The Mudcat Café TM
Thread #67632 Message #1131589
Posted By: Strick
08-Mar-04 - 01:33 PM
Thread Name: BS: Secularity vs Religion
Subject: RE: BS: Secularity vs Religion
"What you're proposing is merely replacing existing religions in the public debate with secular ones, isn't it?"
"No, that isn't what I'm proposing.
As a student of both history and comparative religion, I respectfully disagree. Human nature is such that it will occur regardless of your intentions.
"Congress shall make no law respecting an establishment of religion..."
I believe, just as a current example, that the proposed constitutional amendment to outlaw gay marriage, would be an instance of Congress making a law respecting estalishment of religion.
On the contrary, it merely formalized the definition of marriage that goes back to the beginning of recorded history and then only when the courts short-circuited the public debate on the definition of marriage. Since when is it your place to question why I do or not support any particular initiative in the public debate?
BTW, the last Constitutional scholar I spoke to, a liberal Democrat, admitted that the establishment clause doesn't go anywhere near this question. Anymore than the Federal law against polygamy establishs religion despite the fact it favors the religious practices of one group over others.

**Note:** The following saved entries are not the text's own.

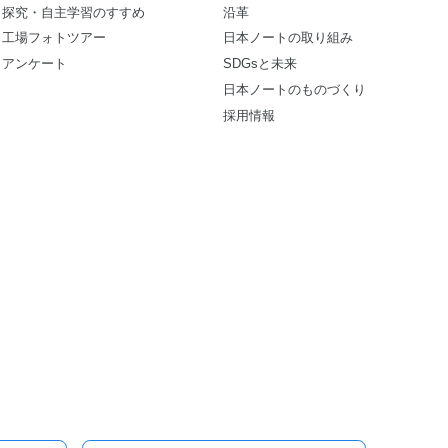
探究・自主学習のすすめ
沿革
工場フォトツアー
日本ノートの取り組み
アンケート
SDGsと未来
日本ノートのものづくり
採用情報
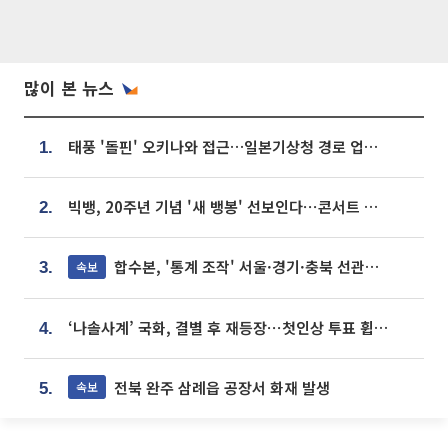
많이 본 뉴스
태풍 '돌핀' 오키나와 접근…일본기상청 경로 업데이트
1.
빅뱅, 20주년 기념 '새 뱅봉' 선보인다⋯콘서트 앞두고 팝업 개최
2.
합수본, '통계 조작' 서울·경기·충북 선관위 등 추가 압수수색
속보
3.
‘나솔사계’ 국화, 결별 후 재등장⋯첫인상 투표 휩쓸고 ‘인기녀’ 등극
4.
전북 완주 삼례읍 공장서 화재 발생
속보
5.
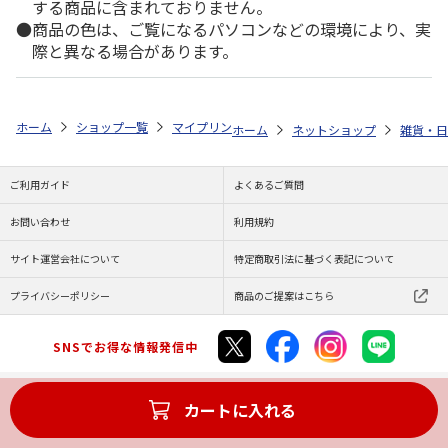
する商品に含まれておりません。
商品の色は、ご覧になるパソコンなどの環境により、実
際と異なる場合があります。
ホーム
ショップ一覧
マイプリント
シルエットプレート【チワワ（ロング
ホーム
ネットショップ
雑貨・日
ご利用ガイド
よくあるご質問
お問い合わせ
利用規約
サイト運営会社について
特定商取引法に基づく表記について
プライバシーポリシー
商品のご提案はこちら
SNSでお得な情報発信中
カートに入れる
Copyright (C) JAPAN POST Co.,Ltd. All Rights Reserved.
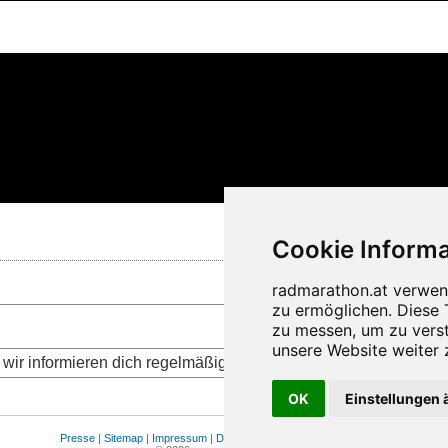
wir informieren dich regelmäßig über die aktuellen Neuigkeite
OK
Einstellungen 
Presse
|
Sitemap
|
Impressum
|
Datenschutz
|
Cookie Einstellungen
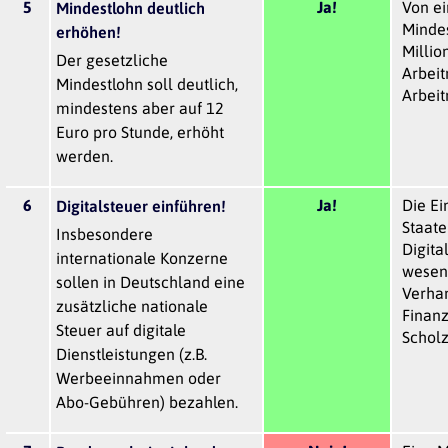
5
Ja!
Von e
Mindestlohn deutlich
Mindes
erhöhen!
Millio
Der gesetzliche
Arbei
Mindestlohn soll deutlich,
Arbei
mindestens aber auf 12
Euro pro Stunde, erhöht
werden.
6
Ja!
Die Ei
Digitalsteuer einführen!
Staate
Insbesondere
Digital
internationale Konzerne
wesent
sollen in Deutschland eine
Verha
zusätzliche nationale
Finanz
Steuer auf digitale
Scholz
Dienstleistungen (z.B.
Werbeeinnahmen oder
Abo-Gebühren) bezahlen.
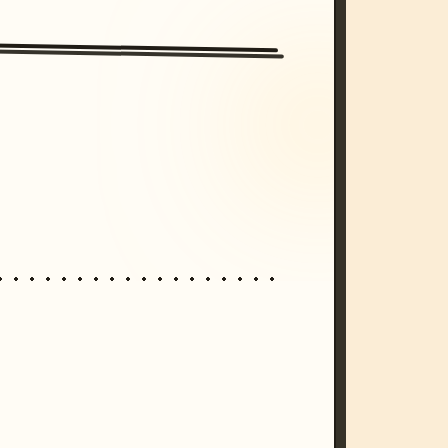
/imagine prompt: cinematic, cyberpunk s
unset, neon colors, 8k --v 6.0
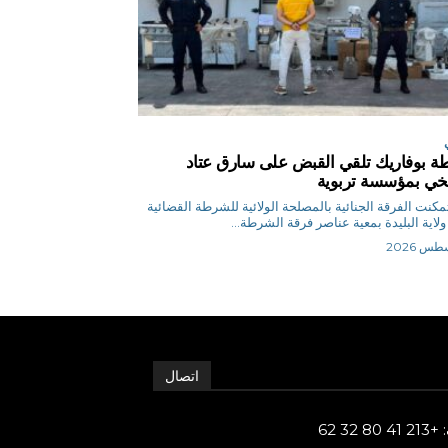
 بوفاريك تلقي القبض على سارق عتاد
ي بمؤسسة تربوية
ر تمكنت الفرقة الجنائية بالمصلحة الولائية للشرطة القضائية
ولاية البليدة بمعية عناصر فرقة الشرطة...
اتصال
80 32 62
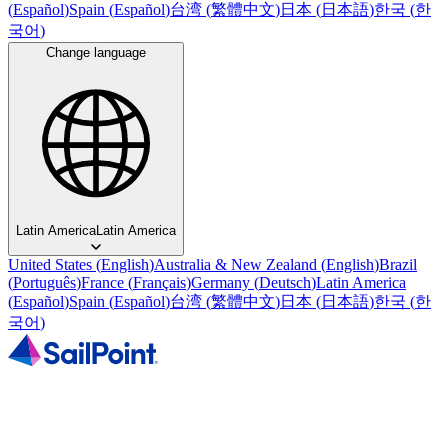
(
Español
)
Spain
(
Español
)
台湾
(
繁體中文
)
日本
(
日本語
)
한국
(
한
국어
)
Change language
Latin America
Latin America
United States
(
English
)
Australia & New Zealand
(
English
)
Brazil
(
Português
)
France
(
Français
)
Germany
(
Deutsch
)
Latin America
(
Español
)
Spain
(
Español
)
台湾
(
繁體中文
)
日本
(
日本語
)
한국
(
한
국어
)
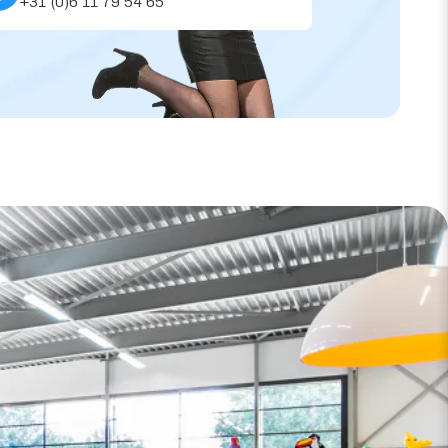
+31 (0)6 11 79 54 65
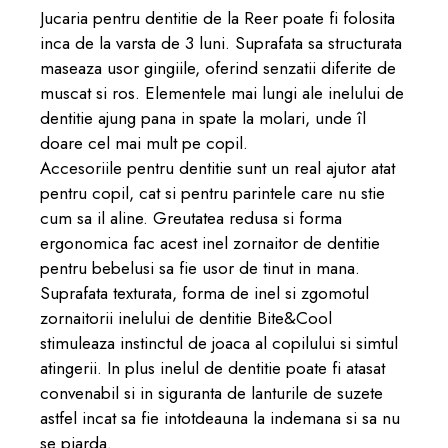
Jucaria pentru dentitie de la Reer poate fi folosita
inca de la varsta de 3 luni. Suprafata sa structurata
maseaza usor gingiile, oferind senzatii diferite de
muscat si ros. Elementele mai lungi ale inelului de
dentitie ajung pana in spate la molari, unde îl
doare cel mai mult pe copil.
Accesoriile pentru dentitie sunt un real ajutor atat
pentru copil, cat si pentru parintele care nu stie
cum sa il aline. Greutatea redusa si forma
ergonomica fac acest inel zornaitor de dentitie
pentru bebelusi sa fie usor de tinut in mana.
Suprafata texturata, forma de inel si zgomotul
zornaitorii inelului de dentitie Bite&Cool
stimuleaza instinctul de joaca al copilului si simtul
atingerii. In plus inelul de dentitie poate fi atasat
convenabil si in siguranta de lanturile de suzete
astfel incat sa fie intotdeauna la indemana si sa nu
se piarda.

When I say I want religion out of the public square, I don't mean I don't want religious believers to participate in the debate, because that would be a violation of their 1st Amendment rights. What I mean is, Christians shouldn't be allowed to impose and implement their personal religious beliefs in the public sphere, such as in the halls of government, through government funded and supported initiatives, etc.
I'm confused. I can participate, but I'm not supposed to base my decisions on issues in public debate on my most basic beliefs? Or I can participate, but any issue in public debate should not be allowed to be settled in any way that you consider religiously based? How else could we decide what's allowed and what isn't except to make you an "impartial" judge? Gives you a lot of power doesn't it?
How would you settle the death penalty debate then? Aren't a significant percentage of those opposed to the death penalty opposed on purely religious grounds? Should this only apply only to certain "politically incorrect" issues? Wouldn't that simply impose some other basis for "diktats, and coerced conformity"?
Or is all what you want is for me to be silent on my religious beliefs? Then I can push for anything I want so long as I don't mention why? After all, how would you know what I believe if I'm silent. Or what my reasons are. That's sort of a backdoor violation of my 1st Amendment rights, isn't? A form of legal coercion that requires my silence while pretending to let me speak?